There was an impressively long line to the till at the brand new High Street (next to Look Sharp) branch of the Coconut Factory when I wandered past on Saturday afternoon. Like their other store, located in Albany, the shop deals in tea and desserts — almost all of which are spiked with coconut in some way, shape or form. Think pandan coconut water, coconut latte ice cream or, most appealingly to me, coconut jelly. 

While picking up a pot of paint from Bunnings Great North Rd over the weekend, I noticed that a new bakery has opened in the site which until a month or so ago, housed Philippe’s Patisserie. The new place is called Avi’s Pies and Patisserie and, as the name suggests, they do pies and all the quintessential patisserie baked goods: eclairs, croissants, fruit tarts and so on. If you’re missing Philippe’s, they’ve moved to 159 Ponsonby Rd.

Knead on Benson (mentioned in last week’s newsletter on account of their very good hot cross buns) has opened a deli in the space next door to their cafe site at 76 Benson Rd, Remuera. Along with being the working kitchen for their pastry-makers, the space boasts deli and pantry items like fancy tinned fish, Pepler’s jam and hot honey, plus Takapuna Beach Cafe gelato and sorbet sold by the scoop.

Anna, who sub-edits this newsletter each week, spotted a yet-to-be-opened eatery called Chickmate in the works on Hutchinson Ave in New Lynn. From what we can tell from their social media, they’ll be opening in May and there will be fried chicken, booth seating and late nights. Exciting!

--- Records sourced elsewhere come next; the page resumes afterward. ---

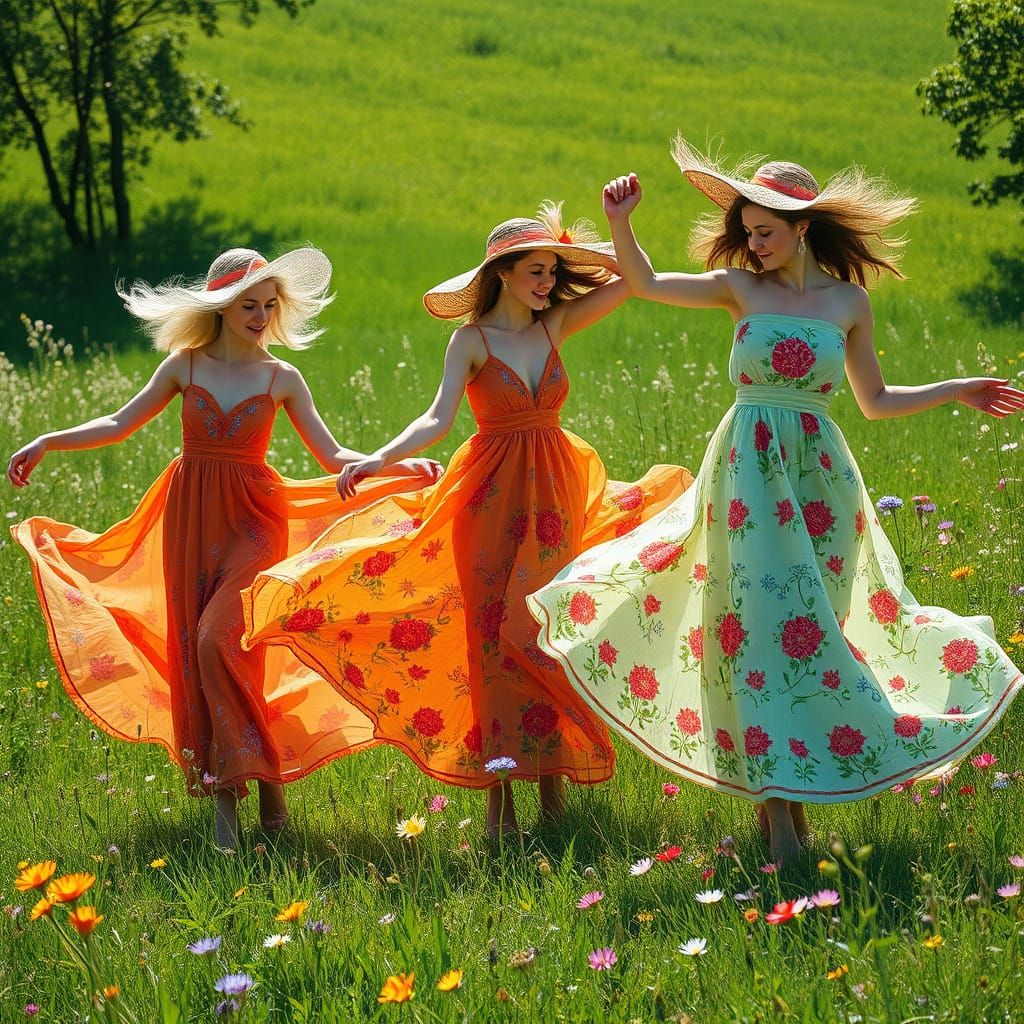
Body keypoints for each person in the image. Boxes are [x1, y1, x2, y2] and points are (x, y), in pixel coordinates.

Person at [525, 140, 1024, 864]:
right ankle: (781, 819)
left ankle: (804, 789)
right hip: (746, 479)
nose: (751, 244)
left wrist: (958, 387)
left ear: (802, 228)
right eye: (747, 231)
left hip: (820, 483)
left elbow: (876, 401)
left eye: (764, 231)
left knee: (816, 633)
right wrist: (621, 220)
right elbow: (645, 282)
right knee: (758, 633)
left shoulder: (847, 303)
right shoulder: (738, 289)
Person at [241, 204, 693, 837]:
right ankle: (499, 807)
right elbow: (437, 419)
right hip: (486, 498)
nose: (546, 283)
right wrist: (379, 457)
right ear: (502, 274)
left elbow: (634, 279)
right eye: (535, 270)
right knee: (490, 639)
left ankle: (555, 799)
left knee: (545, 632)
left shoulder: (555, 325)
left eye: (551, 272)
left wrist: (614, 226)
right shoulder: (472, 340)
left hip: (555, 494)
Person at [8, 247, 442, 849]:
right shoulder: (185, 367)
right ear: (220, 306)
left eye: (269, 305)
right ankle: (258, 798)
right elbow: (118, 422)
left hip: (254, 523)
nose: (261, 315)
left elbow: (334, 459)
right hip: (191, 522)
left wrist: (393, 467)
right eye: (249, 305)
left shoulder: (281, 378)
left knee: (219, 640)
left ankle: (234, 806)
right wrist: (47, 441)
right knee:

Wahs-mania continues. Apparently the Kingsland bar and eatery Holy Hop has been bought by the club, which plans to transform it into a Warriors-themed sports bar.

For those missing a place to buy a celebratory cake in Mt Eden Village after the closure of the City Cake Company, good news: there’s a new cake shop in the Village called Noughts & Crosses. The offerings look geared toward intricately detailed wedding and birthday creations (lots of marzipan Spongebobs, Batmans and Disney going on) — plus, they seem to do a few variations on the ever-trendy ‘vintage-style’ cake.


Something you didn’t know you needed


Sol Clamato, $6.50 from Cerveza: On Friday night, while out for dinner, I ordered a clamato michelada, a Mexican drink made with beer, lime juice, spices, a good dose of chilli, and in this case, clam and tomato juice. It was served with flair: a tall, chunky glass filled with red clamato juice, plus the first half of the Corona bottle (which was presented upside down among it all, in a gravity-defying way), and with a rim encrusted in flakes of salt and dried chilli and straddled by rounds of cucumber and lemon. Even the straw, with its sticky tamarind coating, was more than just a straw. It looked fantastic, sure, but every component tasted disjointed — the entire thing was disappointingly flat in comparison with all the visual excitement. 

With that in mind, the next day I tried this canned version of the drink that we happened to have in the cupboard at home. I know things that come in a can are invariably less good, but shockingly, this was a far superior version. I served mine chilled, in a Tajin-rimmed glass (you can buy Tajin here), with a couple of cubes of ice. Though it looked thin, every sip was cohesive and perfectly laced with both spice and the double bash of umami from the tomato and clam blend. ‘Fresh is best’ is an oft-repeated refrain, but perhaps there’s a benefit to having all these ingredients trapped in a sealed can together — there’s plenty of time to mingle and get to know each other.